Good morning. A Philippine senator claims that PAGCOR being a casino operator itself means that it’s not overseeing the industry strictly enough – calling for the watchdog to split into two – one department for operations and one for regulations. Meanwhile, Genting Malaysia is recovering, lowering its 3Q22 loss significantly. And in Macau, gaming concession bidders are likely to have to invest even more than the $12.4 billion initially expected.
What you need to know
- Philippine senator calls for PAGCOR to split, separating its regulatory and operations segments, while questioning the need for POGOs in the country.
- Genting Malaysia has narrowed its third quarter loss to $1.84 million, as it sees upticks in its Malaysia property and non-gaming revenue.
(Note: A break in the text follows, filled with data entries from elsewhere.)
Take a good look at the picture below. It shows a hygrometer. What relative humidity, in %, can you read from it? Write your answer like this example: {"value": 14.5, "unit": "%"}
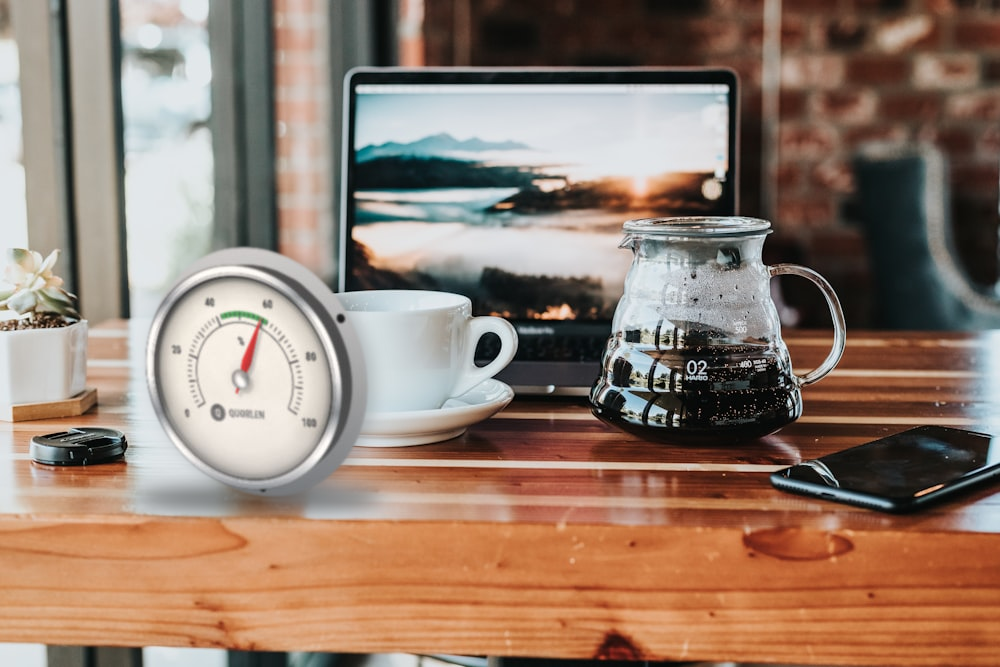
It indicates {"value": 60, "unit": "%"}
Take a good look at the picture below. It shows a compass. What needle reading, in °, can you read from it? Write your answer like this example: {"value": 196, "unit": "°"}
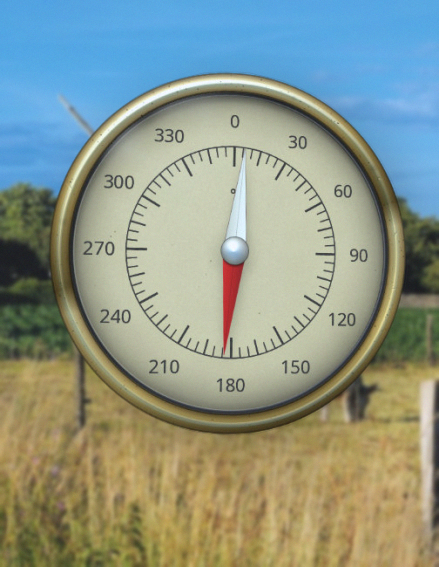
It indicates {"value": 185, "unit": "°"}
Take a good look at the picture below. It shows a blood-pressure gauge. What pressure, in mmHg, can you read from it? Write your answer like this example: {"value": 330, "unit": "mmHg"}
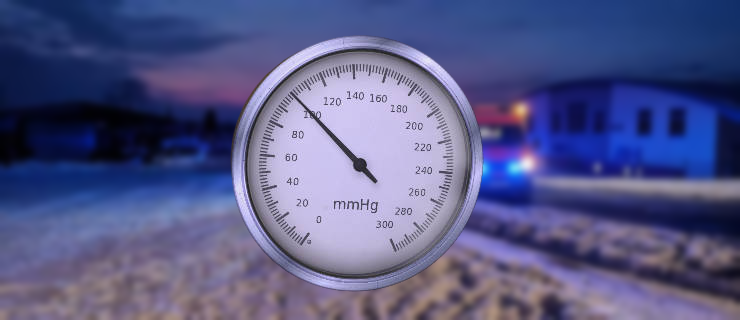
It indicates {"value": 100, "unit": "mmHg"}
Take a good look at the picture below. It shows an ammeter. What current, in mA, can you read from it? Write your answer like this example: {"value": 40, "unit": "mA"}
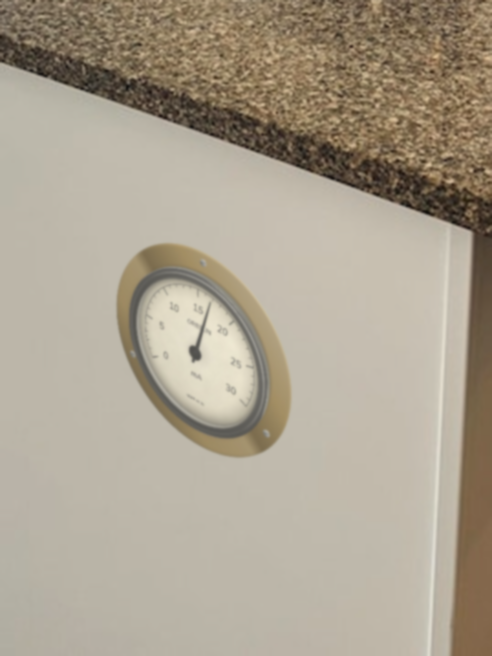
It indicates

- Macau’s new gaming concessionaires will be required to invest even more than the $12.4bln they had pledged so far, as license attribution looms.
On the radar
- Macau to invest $80mln in attracting new tourism markets in 2023.
- Dynam Japan posts 10% revenue increase but profits down 65% y-o-y.
- Casino closure led Emperor Entertainment to $10.7mln loss.
- Kingston records negative GGR of $2.67mln April-September.
- Casino commission unlikely to approve The Star remediation plan ‘soon’.
PAGCOR’s casino operations are cutting into its effectiveness as a regulator, says a Philippine senator, pushing for the group to subdivide into an operations arm and a regulatory body. The senator, currently compiling a report on POGOs, has also questioned the need for online gaming operators in the country, despite the employment benefits they bring.